Хаевич подступил к ней почти вплотную, — Софья только теперь почувствовала, что от него пахнет водкой, — крепко взял ее за плечи.
— А вы… что бы вы сделали? Сейчас, теперь… Когда сенокос, жатва… Что вы посоветуете, пани учительница? Пацификацию[7]?! Дураков нет! Сразу же пойдут дымом и наши жилища и наше добро. Нет, мы их по одному, — он схватил рукой воздух, словно взял кого-то за горло, — по одному — слышите? — выловим, а тогда всех. Под корень, пся крев! — Глаза его налились кровью, руки дрожали.
— Я вас боюсь, пан Хаевич, — испуганно отстранилась Софья. — Вы такой… такой… не знаю, как и сказать. Решительный, гневный… настоящий воин.
— Воин! Смеетесь, пани Софья. Какой из меня воин? Тут только бы себя… свою шк… — спохватился, вытянулся, — интересы отчизны, про́шу пани, отстоять. Но эти бездельники, — погрозил он, — этот Проц и холера Жилюк от меня не уйдут. Нет! Из-под земли достану! — скрипнул он зубами.
К ним подошли, и Софья, воспользовавшись этим, заспешила.
— Так не забудьте же, пани Совинская, нашего уговора, — проводил ее до дверей солтыс.
— Как можно? — искренне удивилась учительница. — Но и вы не чурайтесь…
Катря Гривнячиха возвращалась с сенокоса под вечер. Шла одна, усталая не столько от работы, сколько от голода. Нагребла за день этого сена, даже руки онемели, а еда известно какая: грибы да оладьи — выдумают же люди! — из лебеды да из желудей. Врагу своему лютому не пожелаешь… Уж скорее бы эта рожь… кулешика бы сварить. Хоть и ржаного. Душистый такой! Подошла и, даже не снимая с плеч вязанки, взяла-таки, хоть оно, это сено, и не нужно сейчас, но, может, осенью соберется на телушку, — прижала к себе пучок колосков. Аж дух захватило! Нива ударила ей в грудь крепким запахом. Господи! Голова кружится… Лечь бы вот так среди ржи в чистом поле и умереть. Вероятно, лучшего места и нет. Слиться бы с землею, войти в нее, если при жизни ее не дают вволю.
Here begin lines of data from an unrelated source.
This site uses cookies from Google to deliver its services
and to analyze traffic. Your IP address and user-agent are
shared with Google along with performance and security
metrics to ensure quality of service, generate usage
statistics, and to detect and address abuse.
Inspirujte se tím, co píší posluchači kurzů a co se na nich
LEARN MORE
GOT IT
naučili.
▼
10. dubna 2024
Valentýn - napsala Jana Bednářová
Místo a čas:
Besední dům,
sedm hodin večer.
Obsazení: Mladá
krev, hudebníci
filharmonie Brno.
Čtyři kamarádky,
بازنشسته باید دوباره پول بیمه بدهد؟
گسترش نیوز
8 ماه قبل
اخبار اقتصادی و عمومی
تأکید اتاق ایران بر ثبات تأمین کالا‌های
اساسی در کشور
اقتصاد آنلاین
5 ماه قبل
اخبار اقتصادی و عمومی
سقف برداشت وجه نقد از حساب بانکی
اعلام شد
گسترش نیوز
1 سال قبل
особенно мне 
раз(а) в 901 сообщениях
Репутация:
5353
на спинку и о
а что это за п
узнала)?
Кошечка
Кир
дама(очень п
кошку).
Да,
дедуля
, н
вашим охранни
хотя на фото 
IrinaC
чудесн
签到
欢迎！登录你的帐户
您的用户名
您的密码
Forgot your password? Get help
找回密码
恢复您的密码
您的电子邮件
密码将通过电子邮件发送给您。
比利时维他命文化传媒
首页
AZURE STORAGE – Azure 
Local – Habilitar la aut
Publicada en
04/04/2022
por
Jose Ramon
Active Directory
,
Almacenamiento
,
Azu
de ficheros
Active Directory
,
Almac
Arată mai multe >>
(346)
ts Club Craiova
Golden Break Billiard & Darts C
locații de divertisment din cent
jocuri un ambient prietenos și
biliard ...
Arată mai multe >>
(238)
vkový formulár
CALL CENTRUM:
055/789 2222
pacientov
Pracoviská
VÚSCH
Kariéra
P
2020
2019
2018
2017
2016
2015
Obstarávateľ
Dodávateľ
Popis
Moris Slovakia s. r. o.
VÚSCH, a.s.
…А голова и в самом деле идет кругом, словно она пьяная… Положила вязанку, села. Под ложечкой засосало, в глазах потемнело у сердешной. Есть! Ох, есть! Почему ты такой несправедливый, мир? Почему такой неласковый к нам, не одинаковый — одних одариваешь добром, счастьем, других бедностью наделяешь, даже есть не даешь? Есть! Свет мой… Долюшка моя… Господь святой… Накормите меня… и деток моих. За мою работу, веру мою уважьте…
Катря и не почувствовала, как руки потянулись к колосьям. Сорвала несколько мягких, еще зеленых, начала мять осторожно, тихонько, чтобы не раздавить зернышек. Жито… житечко, пенистое еще. Как молочко, даже сладковатое. Она шелушила колосья, быстро сдувала зеленоватую шелуху, бросала в рот зерна… Сама не знала, что с нею делается. Словно что нашло на нее. Забыла и что грех, что это чужое, графское. Зерна хрустели на зубах, наполняя рот сладкой кашицей. А она рвала колосья уже горстью, совала их в карманы, в подол… «Приду, натру, подсушу, — хоть какой-нибудь кулеш будет…»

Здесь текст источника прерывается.